(Data extract):
☆ ☆ ☆ ☆

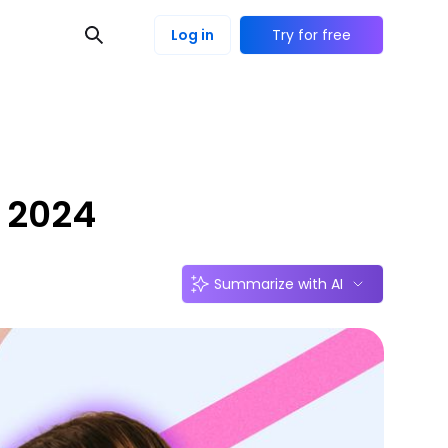
Log in
Try for free
s 2024
Summarize with AI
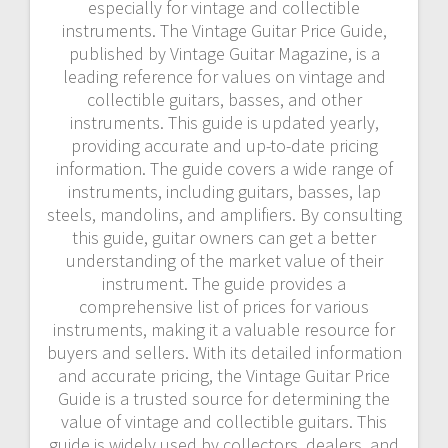
especially for vintage and collectible
instruments. The Vintage Guitar Price Guide,
published by Vintage Guitar Magazine, is a
leading reference for values on vintage and
collectible guitars, basses, and other
instruments. This guide is updated yearly,
providing accurate and up-to-date pricing
information. The guide covers a wide range of
instruments, including guitars, basses, lap
steels, mandolins, and amplifiers. By consulting
this guide, guitar owners can get a better
understanding of the market value of their
instrument. The guide provides a
comprehensive list of prices for various
instruments, making it a valuable resource for
buyers and sellers. With its detailed information
and accurate pricing, the Vintage Guitar Price
Guide is a trusted source for determining the
value of vintage and collectible guitars. This
guide is widely used by collectors, dealers, and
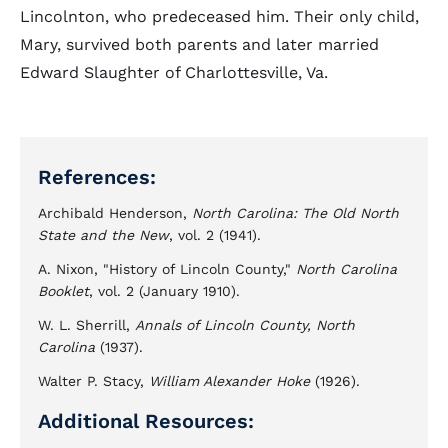
Lincolnton, who predeceased him. Their only child,
Mary, survived both parents and later married
Edward Slaughter of Charlottesville, Va.
References:
Archibald Henderson,
North Carolina: The Old North
State and the New
, vol. 2 (1941).
A. Nixon, "History of Lincoln County,"
North Carolina
Booklet
, vol. 2 (January 1910).
W. L. Sherrill,
Annals of Lincoln County, North
Carolina
(1937).
Walter P. Stacy,
William Alexander Hoke
(1926).
Additional Resources:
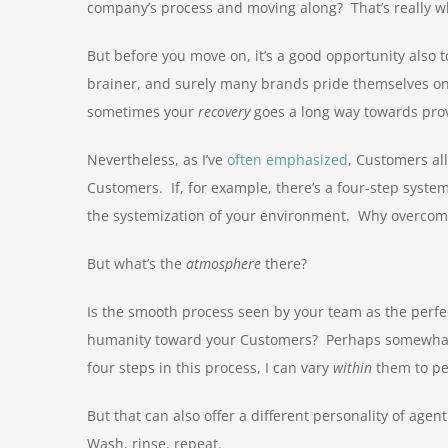
company’s process and moving along? That’s really 
But before you move on, it’s a good opportunity also 
brainer, and surely many brands pride themselves on t
sometimes your
recovery
goes a long way towards prov
Nevertheless, as I’ve
often emphasized
, Customers al
Customers. If, for example, there’s a four-step system
the systemization of your environment. Why overcomp
But what’s the
atmosphere
there?
Is the smooth process seen by your team as the perfect
humanity toward your Customers? Perhaps somewhat co
four steps in this process, I can vary
within
them to pe
But that can also offer a different personality of age
Wash, rinse, repeat.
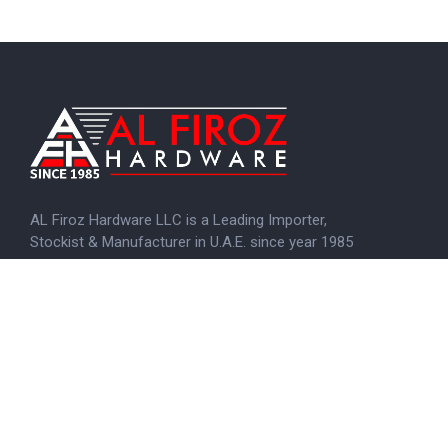
AL Firoz Hardware LLC is a Leading Importer,
Stockist & Manufacturer in U.A.E. since year 1985
KNOW MORE
Menu
Home
About us
Brands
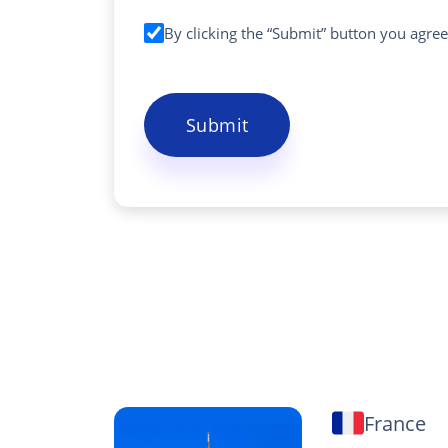
By clicking the “Submit” button you agre
Submit
France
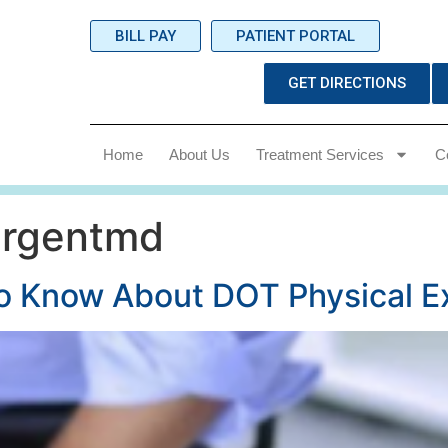
BILL PAY
PATIENT PORTAL
GET DIRECTIONS
Home
About Us
Treatment Services
C
urgentmd
to Know About DOT Physical 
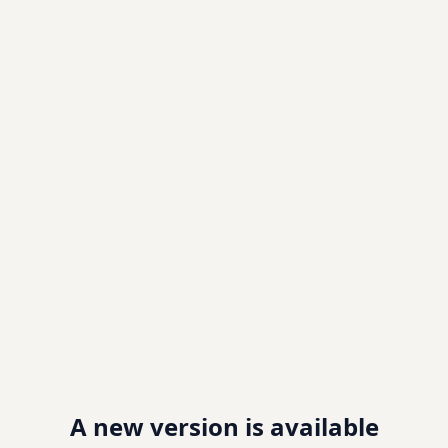
A new version is available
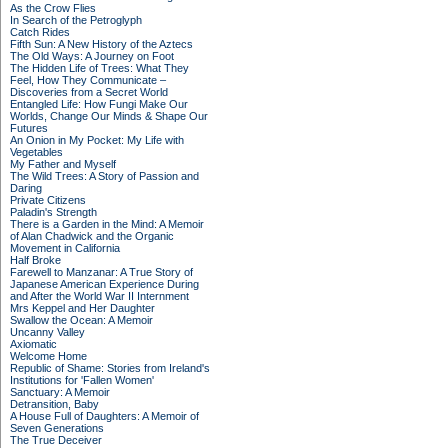
As the Crow Flies
In Search of the Petroglyph
Catch Rides
Fifth Sun: A New History of the Aztecs
The Old Ways: A Journey on Foot
The Hidden Life of Trees: What They
Feel, How They Communicate –
Discoveries from a Secret World
Entangled Life: How Fungi Make Our
Worlds, Change Our Minds & Shape Our
Futures
An Onion in My Pocket: My Life with
Vegetables
My Father and Myself
The Wild Trees: A Story of Passion and
Daring
Private Citizens
Paladin's Strength
There is a Garden in the Mind: A Memoir
of Alan Chadwick and the Organic
Movement in California
Half Broke
Farewell to Manzanar: A True Story of
Japanese American Experience During
and After the World War II Internment
Mrs Keppel and Her Daughter
Swallow the Ocean: A Memoir
Uncanny Valley
Axiomatic
Welcome Home
Republic of Shame: Stories from Ireland's
Institutions for 'Fallen Women'
Sanctuary: A Memoir
Detransition, Baby
A House Full of Daughters: A Memoir of
Seven Generations
The True Deceiver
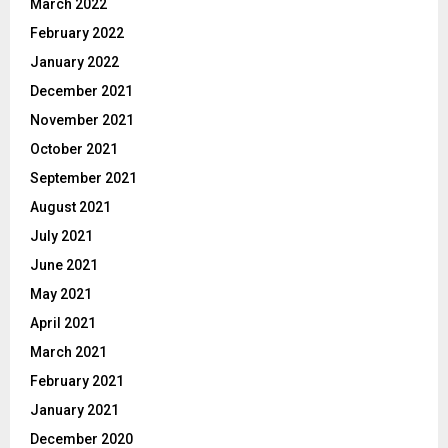
March 2022
February 2022
January 2022
December 2021
November 2021
October 2021
September 2021
August 2021
July 2021
June 2021
May 2021
April 2021
March 2021
February 2021
January 2021
December 2020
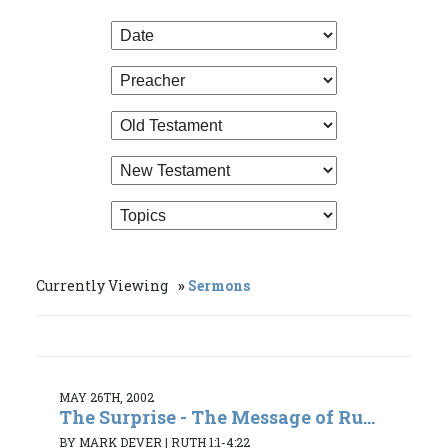
Currently Viewing
Sermons
MAY 26TH, 2002
The Surprise - The Message of Ru...
BY MARK DEVER
|
RUTH 1:1-4:22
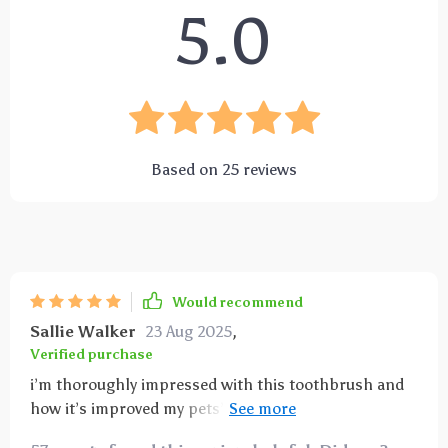
5.0
Based on
25
reviews
Would recommend
Sallie Walker
23 Aug 2025
,
Verified purchase
i’m thoroughly impressed with this toothbrush and
how it’s improved my pets’ dental care routine. the
soft bristles are just right—gentle enough to avoid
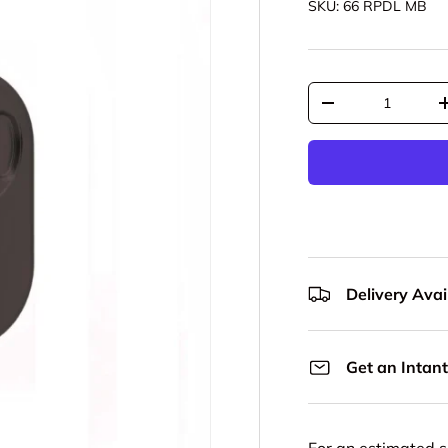
SKU:
66 RPDL MB
Qty
Decrease quantit
Delivery Avail
Get an Intant
For an estimated s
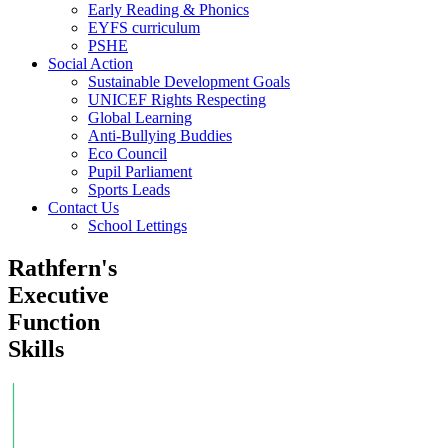
Early Reading & Phonics
EYFS curriculum
PSHE
Social Action
Sustainable Development Goals
UNICEF Rights Respecting
Global Learning
Anti-Bullying Buddies
Eco Council
Pupil Parliament
Sports Leads
Contact Us
School Lettings
Rathfern's
Executive
Function
Skills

☆ ☆ ☆ ☆

(Task statement): How many lines of the items above contain the word "Trees"? Reply with the number alone.

(Response to the task): 2